[RECORDS SHOWN Boundary: Start]

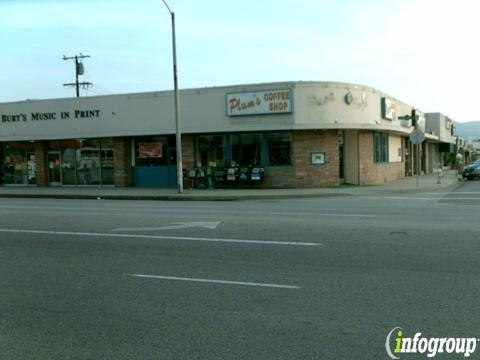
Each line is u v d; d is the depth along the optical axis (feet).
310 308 19.84
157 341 16.90
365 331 17.31
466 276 23.84
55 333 17.90
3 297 22.47
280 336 17.03
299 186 89.45
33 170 109.19
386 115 102.89
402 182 107.34
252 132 91.30
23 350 16.43
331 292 21.86
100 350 16.28
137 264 28.02
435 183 101.76
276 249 30.76
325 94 88.12
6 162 111.34
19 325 18.83
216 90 90.84
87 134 99.91
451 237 33.27
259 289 22.66
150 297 21.89
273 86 87.92
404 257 27.81
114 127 98.27
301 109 87.40
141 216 47.55
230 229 38.37
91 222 43.93
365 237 33.83
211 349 16.10
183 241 34.04
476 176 122.83
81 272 26.61
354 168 96.84
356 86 91.50
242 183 90.84
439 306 19.70
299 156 89.30
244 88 89.15
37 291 23.30
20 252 31.91
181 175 82.28
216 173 90.63
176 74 81.92
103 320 19.12
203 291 22.58
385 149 110.42
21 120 105.50
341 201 66.08
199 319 18.94
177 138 82.33
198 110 92.02
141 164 99.14
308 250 30.25
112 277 25.43
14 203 67.97
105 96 98.73
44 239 36.11
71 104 101.40
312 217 44.96
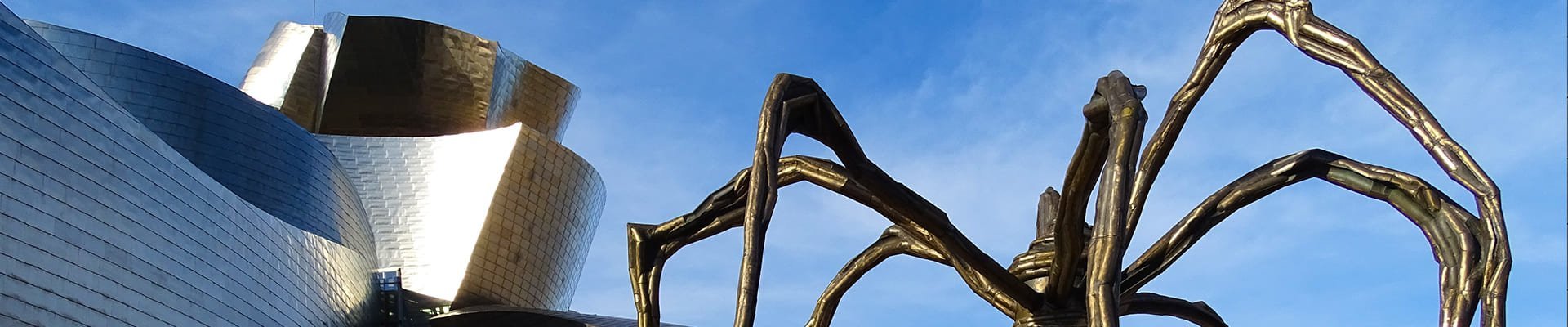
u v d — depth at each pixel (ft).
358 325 156.56
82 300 94.27
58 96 96.12
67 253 93.66
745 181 40.70
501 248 197.98
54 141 94.73
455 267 194.08
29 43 94.79
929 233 40.14
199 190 112.68
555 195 205.57
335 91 213.25
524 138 200.54
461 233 195.62
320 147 166.71
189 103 153.48
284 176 157.17
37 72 94.48
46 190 92.84
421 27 214.28
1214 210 39.81
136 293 100.42
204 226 112.37
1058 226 37.63
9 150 90.12
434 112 218.79
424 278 192.75
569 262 214.28
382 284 176.24
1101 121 33.78
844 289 44.68
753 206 33.35
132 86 151.33
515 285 200.03
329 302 143.02
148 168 105.09
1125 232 30.53
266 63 221.46
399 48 214.07
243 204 120.98
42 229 91.56
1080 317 39.83
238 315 116.06
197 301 108.88
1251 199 39.32
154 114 150.61
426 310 189.88
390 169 199.11
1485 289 31.71
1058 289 39.50
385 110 216.74
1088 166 35.65
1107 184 30.99
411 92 216.33
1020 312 41.06
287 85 216.95
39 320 89.45
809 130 37.91
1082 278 40.14
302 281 133.80
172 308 104.94
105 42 153.17
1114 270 30.12
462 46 217.77
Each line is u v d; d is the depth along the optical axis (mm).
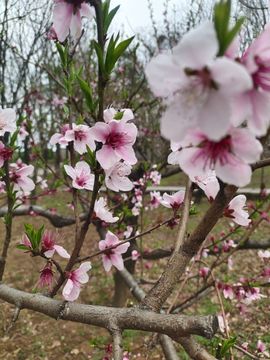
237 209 235
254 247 708
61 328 1019
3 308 1067
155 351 876
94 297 1150
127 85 1025
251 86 103
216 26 113
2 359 904
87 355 917
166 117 114
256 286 604
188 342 191
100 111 195
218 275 1218
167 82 115
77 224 267
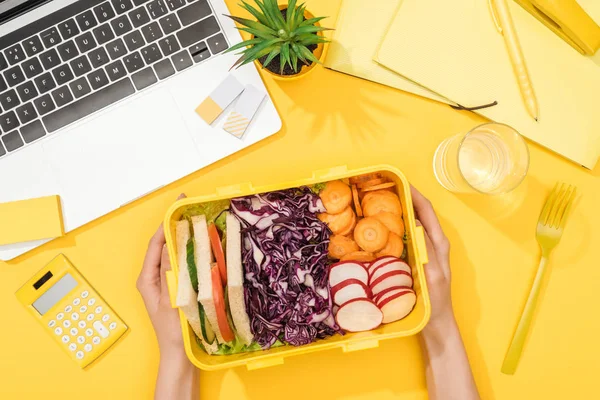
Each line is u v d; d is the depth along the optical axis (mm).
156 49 756
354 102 807
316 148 806
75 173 772
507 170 776
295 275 721
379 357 809
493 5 768
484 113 781
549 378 806
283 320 721
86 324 797
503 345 806
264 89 768
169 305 756
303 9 681
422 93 789
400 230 721
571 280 811
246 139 772
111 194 775
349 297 703
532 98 767
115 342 804
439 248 765
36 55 759
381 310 683
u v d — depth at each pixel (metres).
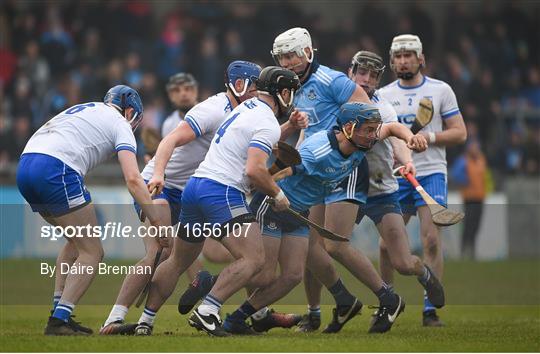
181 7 82.12
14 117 64.31
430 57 78.88
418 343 25.47
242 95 27.58
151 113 64.19
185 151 28.86
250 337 26.20
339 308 28.95
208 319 25.73
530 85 81.81
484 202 60.34
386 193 30.06
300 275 27.44
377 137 26.34
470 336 27.72
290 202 26.94
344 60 74.25
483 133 72.19
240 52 72.31
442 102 33.97
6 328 29.72
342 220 28.39
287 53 28.53
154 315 26.81
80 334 25.89
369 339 26.31
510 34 83.50
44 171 25.08
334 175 26.50
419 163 33.56
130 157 25.34
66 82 64.12
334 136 26.19
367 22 78.06
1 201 58.00
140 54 71.00
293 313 31.62
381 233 30.14
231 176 25.48
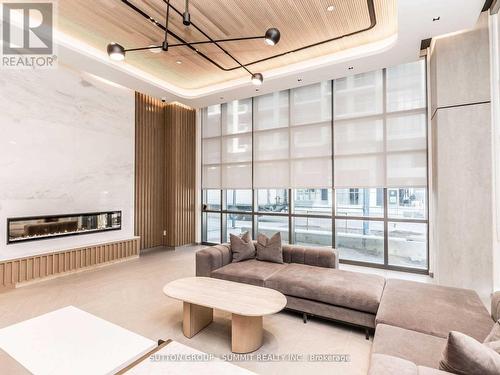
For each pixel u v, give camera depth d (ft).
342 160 16.89
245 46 14.25
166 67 16.67
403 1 9.50
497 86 10.91
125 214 18.58
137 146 19.94
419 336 6.33
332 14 11.64
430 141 14.32
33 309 10.71
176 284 9.66
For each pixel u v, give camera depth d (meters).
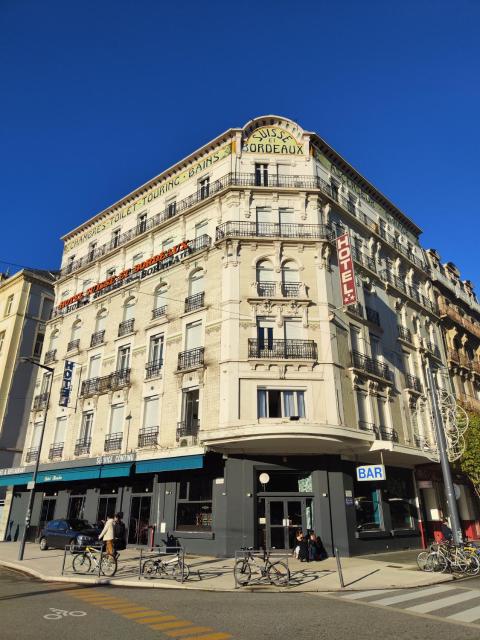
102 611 8.77
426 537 22.62
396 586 11.80
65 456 24.84
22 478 25.47
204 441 18.11
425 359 27.59
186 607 9.23
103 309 27.58
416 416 24.75
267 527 17.66
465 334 35.62
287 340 20.11
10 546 22.48
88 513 22.92
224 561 16.00
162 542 19.05
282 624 7.81
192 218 25.11
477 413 29.06
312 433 16.95
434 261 35.72
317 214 23.23
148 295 25.00
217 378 19.72
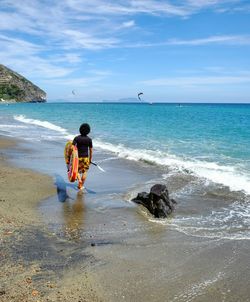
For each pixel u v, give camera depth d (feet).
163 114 143.84
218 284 11.91
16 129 71.36
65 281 11.83
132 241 15.37
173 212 19.54
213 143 50.11
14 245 14.42
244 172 29.37
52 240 15.17
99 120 103.04
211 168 31.30
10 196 21.30
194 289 11.58
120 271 12.62
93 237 15.72
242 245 15.06
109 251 14.26
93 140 53.42
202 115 136.15
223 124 87.15
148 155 38.73
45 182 25.41
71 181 23.48
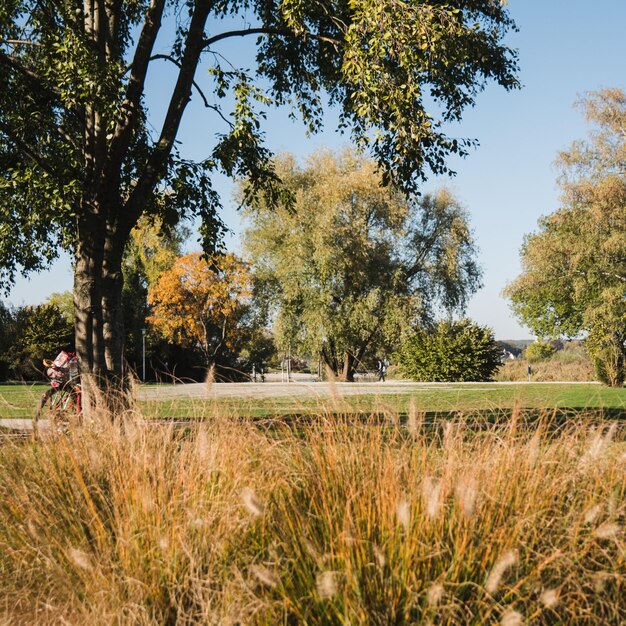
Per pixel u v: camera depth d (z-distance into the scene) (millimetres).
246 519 3309
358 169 40500
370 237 40438
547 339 54344
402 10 10531
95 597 3074
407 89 11156
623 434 4074
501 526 3121
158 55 12867
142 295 53469
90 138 11656
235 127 12094
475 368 38562
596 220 36250
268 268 42031
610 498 3182
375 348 41969
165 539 3184
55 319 41906
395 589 2859
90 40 10656
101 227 11531
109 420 4770
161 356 49438
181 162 12797
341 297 40625
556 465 3576
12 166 12461
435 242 41688
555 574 2973
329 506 3389
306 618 2830
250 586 2941
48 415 5125
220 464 3812
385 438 3881
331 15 12086
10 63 11609
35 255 14188
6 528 3799
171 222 14180
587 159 37250
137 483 3693
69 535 3605
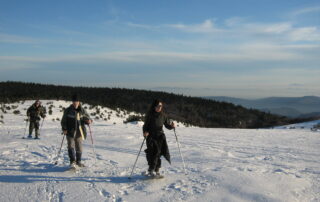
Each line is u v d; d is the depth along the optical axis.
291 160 8.37
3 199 5.05
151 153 6.16
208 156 8.84
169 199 4.88
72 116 7.16
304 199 4.72
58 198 5.07
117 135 14.84
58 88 53.78
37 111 14.16
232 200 4.71
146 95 63.66
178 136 15.47
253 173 6.23
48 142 12.27
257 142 13.24
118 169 7.09
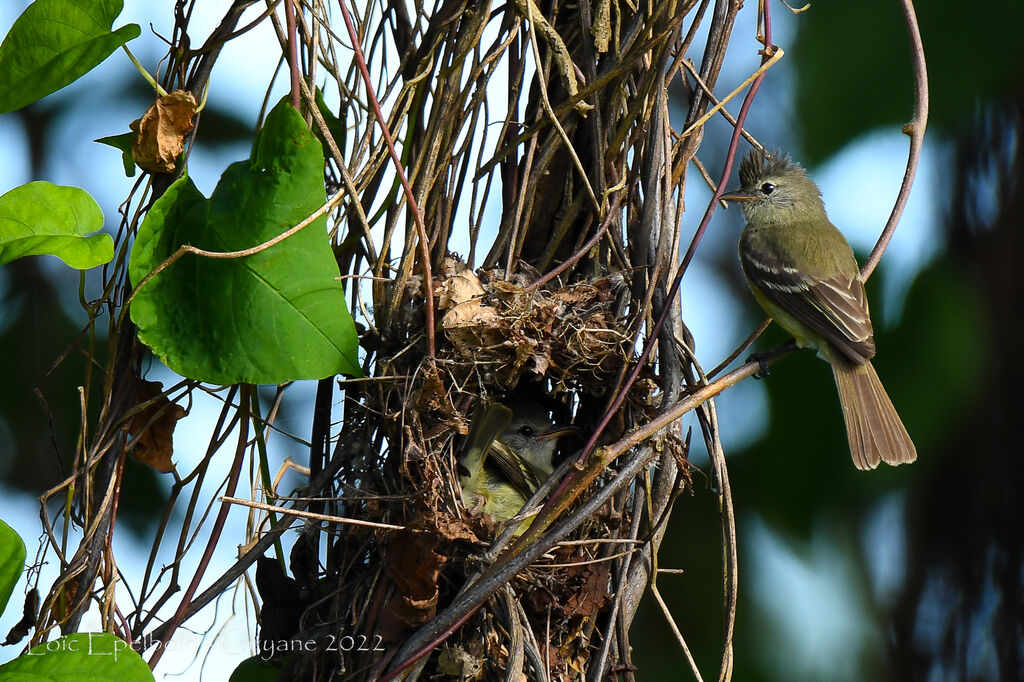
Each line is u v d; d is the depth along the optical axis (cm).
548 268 687
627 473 591
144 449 621
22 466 869
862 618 896
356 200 605
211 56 617
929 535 941
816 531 863
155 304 574
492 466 721
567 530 571
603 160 666
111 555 599
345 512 627
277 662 647
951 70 799
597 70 671
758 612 862
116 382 611
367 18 645
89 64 604
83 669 538
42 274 889
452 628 565
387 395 623
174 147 607
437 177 641
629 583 638
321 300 571
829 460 848
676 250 648
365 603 598
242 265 572
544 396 748
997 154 923
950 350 850
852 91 808
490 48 644
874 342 831
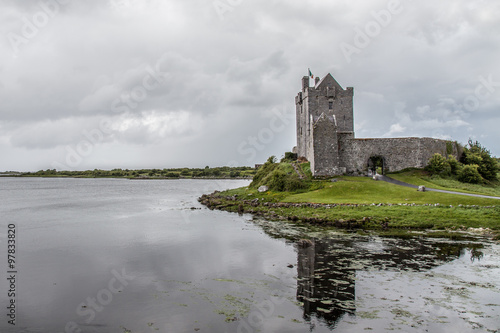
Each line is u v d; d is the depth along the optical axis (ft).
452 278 64.90
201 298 58.03
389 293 58.54
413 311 51.88
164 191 350.64
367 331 46.24
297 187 173.99
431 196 137.39
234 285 63.67
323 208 134.00
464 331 45.96
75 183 599.16
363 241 93.61
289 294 59.06
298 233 105.91
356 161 191.72
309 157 208.23
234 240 98.48
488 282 62.75
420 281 63.67
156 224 128.88
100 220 141.49
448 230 103.50
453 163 190.08
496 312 51.26
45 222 137.08
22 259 82.43
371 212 121.39
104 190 375.86
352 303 54.90
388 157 191.31
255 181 228.22
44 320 50.88
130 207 192.95
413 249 84.64
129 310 53.88
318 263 75.31
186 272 71.41
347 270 70.38
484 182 184.34
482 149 208.74
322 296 57.88
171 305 55.47
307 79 224.74
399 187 156.66
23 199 254.47
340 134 193.16
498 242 89.66
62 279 68.23
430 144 193.47
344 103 210.59
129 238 104.22
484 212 112.57
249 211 154.30
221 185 453.17
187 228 119.24
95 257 83.61
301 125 230.48
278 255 82.12
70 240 102.32
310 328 47.26
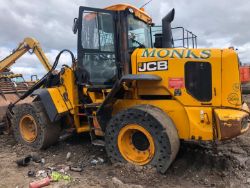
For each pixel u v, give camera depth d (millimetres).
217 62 4887
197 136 4883
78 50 5922
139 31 6203
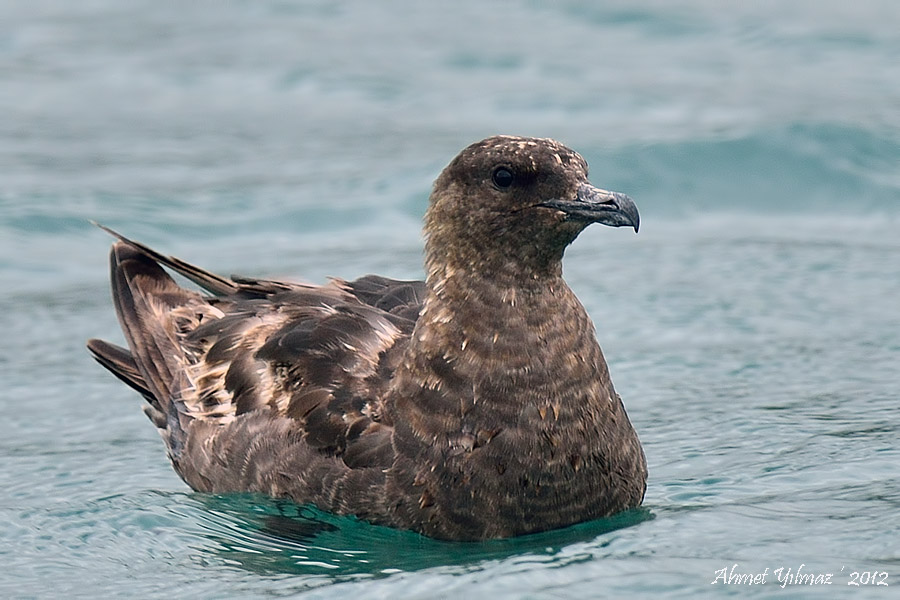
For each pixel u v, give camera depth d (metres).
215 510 12.52
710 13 30.30
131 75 27.59
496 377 11.14
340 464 11.76
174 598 10.80
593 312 17.52
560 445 11.16
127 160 23.05
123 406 15.62
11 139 24.06
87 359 16.81
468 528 11.30
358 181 21.92
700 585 10.27
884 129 22.52
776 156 22.02
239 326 13.28
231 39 29.66
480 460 11.17
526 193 11.03
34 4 32.50
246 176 22.34
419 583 10.62
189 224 20.64
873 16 29.89
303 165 22.78
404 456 11.42
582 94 25.44
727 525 11.52
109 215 20.80
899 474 12.62
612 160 21.95
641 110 24.50
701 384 15.38
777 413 14.41
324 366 12.20
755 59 27.53
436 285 11.43
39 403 15.62
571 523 11.44
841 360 15.80
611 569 10.64
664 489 12.57
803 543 11.05
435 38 29.39
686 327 16.98
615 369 15.89
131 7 32.38
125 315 14.38
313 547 11.66
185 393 13.45
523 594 10.27
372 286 13.44
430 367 11.34
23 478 13.67
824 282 18.27
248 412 12.64
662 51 28.27
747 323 17.02
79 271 19.55
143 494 13.17
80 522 12.52
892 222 20.72
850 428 13.88
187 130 24.64
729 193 21.58
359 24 30.64
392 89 26.42
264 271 18.75
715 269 18.89
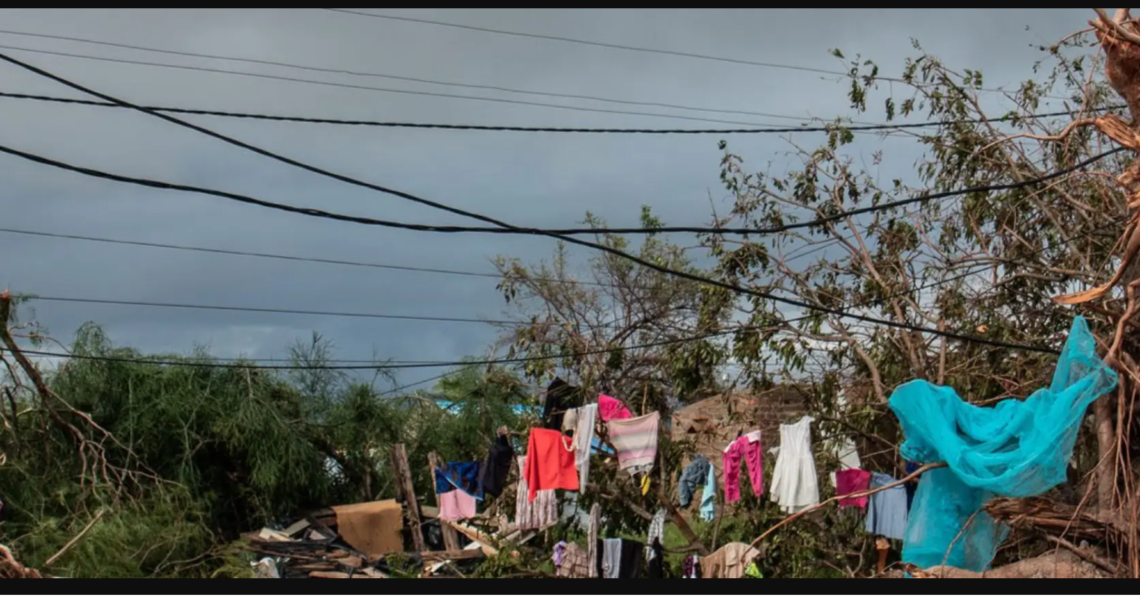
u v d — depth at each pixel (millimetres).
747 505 15703
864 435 14891
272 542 18016
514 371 19656
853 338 15422
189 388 19141
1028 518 10328
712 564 14273
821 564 14906
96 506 16656
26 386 17406
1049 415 9648
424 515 20203
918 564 10789
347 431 21094
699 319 16172
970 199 15141
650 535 14703
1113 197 13945
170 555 16328
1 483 16281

[RECORDS SHOWN Boundary: End]

__PROBLEM DESCRIPTION__
Among the entries above, locate the lines containing "884 129 22.52" and "248 412 12.64", and transcribe exactly those two lines and all lines between.

__SOLUTION TO THE PROBLEM__
884 129 22.52
776 156 22.02
239 326 13.28
231 39 29.66
480 460 11.17
526 193 11.03
34 4 32.50
246 176 22.34
419 583 10.62
189 224 20.64
873 16 29.89
303 165 22.78
404 456 11.42
582 94 25.44
727 525 11.52
109 215 20.80
899 474 12.62
612 160 21.95
641 110 24.50
701 384 15.38
777 413 14.41
324 366 12.20
755 59 27.53
436 285 11.43
39 403 15.62
571 523 11.44
841 360 15.80
611 569 10.64
664 489 12.57
803 543 11.05
435 38 29.39
686 327 16.98
615 369 15.89
131 7 32.38
125 315 14.38
313 547 11.66
185 393 13.45
523 594 10.27
372 286 13.44
430 367 11.34
23 478 13.67
824 282 18.27
248 412 12.64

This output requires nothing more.